……

天狐一族的客房內,倒是另一番景象。

墨染琳从打坐中惊醒,额间满是细密的冷汗。

“……”

她又梦见了哥哥被押走时那绝望的眼神。

自从被苏离带回狐仙福地,她就被安置在这里,无人问津。

房间很雅致,灵气也充裕,可她却如坐针毡。

她走到一面水镜前,镜中映出一张光洁无瑕的脸。

那道曾贯穿她半张脸的狰狞伤疤,已然消失无踪。

她下意识地抚摸著自己的脸颊,皮肤光滑如初,没有留下一丝痕跡。

不仅如此。

她能清晰地感觉到,自己体內那原本因为强行修炼而变得浑浊不堪的丹田,此刻竟是前所未有的清澈纯净。

是苏离。

他治好了自己。

可这份恩情却像一座大山,压得她喘不过气。

在房间里闷了许久,她终於忍不住,推开门走了出去。

庭院里,百花盛开,枯木逢春的槐树下,几个年幼的狐族孩童正在嬉戏打闹,一派生机盎然。

然而,当他们看见墨染琳时,笑声戛然而止。

孩童们躲在大人身后,用一种又恐惧又好奇的目光偷偷打量她。

一些路过的狐族族人更是毫不掩饰地对她指指点点,低声议论。

“就是她,浮木卫统领的妹妹。”

“听说她也是刺客,那天晚上也出手了,凶得很。”

“要不是苏大人仁慈,她早就该跟她哥哥一起被处置了。”

“真晦气啊,能不能把她赶出去啊……”

那些话语像无形的尖刺,扎进墨染琳的耳朵里。

她下意识地低下头,攥紧了衣角,脚步变得仓皇,只想逃离这些审视的目光。

她不知道自己该去哪里,又能做些什么。留在这里,她是被仇视的昔日凶手;离开,天下之大,她一个没有了家族庇佑的孤女,又有那么多仇家。

又能去往何方?

就在她茫然无措之际,一名狐族侍者面无表情地走了过来,递上一张薄薄的纸。

“墨姑娘,监察司的处决令。”

墨染琳接过那张纸,上面的每一个字都像是烧红的烙铁,烫得她指尖发颤。

【浮木卫统领墨尘,勾结木家,意图谋害监察司客卿,罪证確凿,於昨日午时,斩立决。】

寥寥数语,便决定了一个不朽至尊的生死。

她的哥哥,死了。

墨染琳呆立在原地,脑中一片空白,那张处决令从她无力的指间滑落,飘飘悠悠地落在地上。

哥哥咎由自取……但……那是她唯一的亲人了。

两股截然相反的情绪在她心中疯狂衝撞,撕扯著她的神魂,让她痛苦不堪。

恩与仇,善与恶的界限,在这一刻变得模糊不清。

她踉踉蹌蹌地走出狐仙福地,想要去透透气。

不知不觉间,竟走到了浮空郡外的公共墓园。这里是监察司为那些被处决,却又无家属认领的修士,设立的最后归宿。
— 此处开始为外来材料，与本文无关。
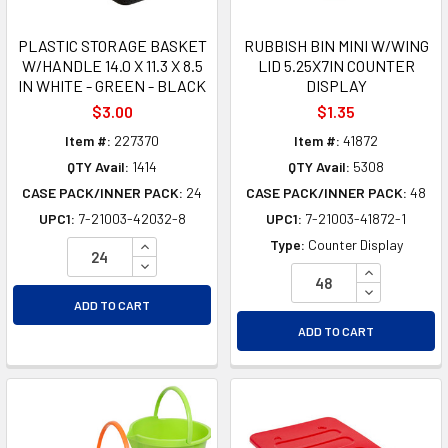
PLASTIC STORAGE BASKET
RUBBISH BIN MINI W/WING
W/HANDLE 14.0 X 11.3 X 8.5
LID 5.25X7IN COUNTER
IN WHITE - GREEN - BLACK
DISPLAY
$3.00
$1.35
Item #:
227370
Item #:
41872
QTY Avail:
1414
QTY Avail:
5308
CASE PACK/INNER PACK:
24
CASE PACK/INNER PACK:
48
UPC1:
7-21003-42032-8
UPC1:
7-21003-41872-1
INCREASE QUANTITY OF UNDEFINED
Type:
Counter Display
DECREASE QUANTITY OF UNDEFINED
INCREASE Q
DECREASE Q
ADD TO CART
ADD TO CART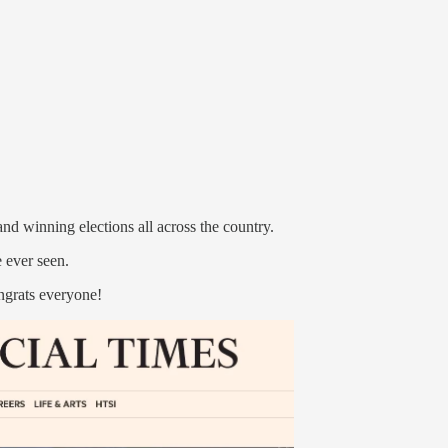
nd winning elections all across the country.
e ever seen.
ngrats everyone!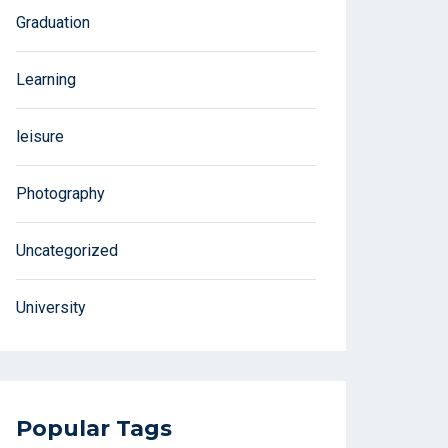
Graduation
Learning
leisure
Photography
Uncategorized
University
Popular Tags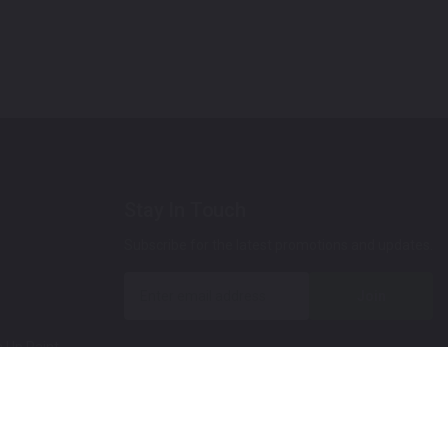
Stay In Touch
Subscribe for the latest promotions and updates.
Join
 Up Paint
 (Video)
天空下起了朦朧小雨,潮湿的小雨裹挟著微凉的春色笼罩整片墓地。

墨染琳找到了那块最新的墓碑。

【墨尘之墓】

她缓缓跪下,冰冷的雨水打湿了她的衣衫和长发。

泪水混著雨水,从她脸颊滑落。

就在这时,一把油纸伞出现在她的头顶,为她隔绝了那片冰冷的雨幕。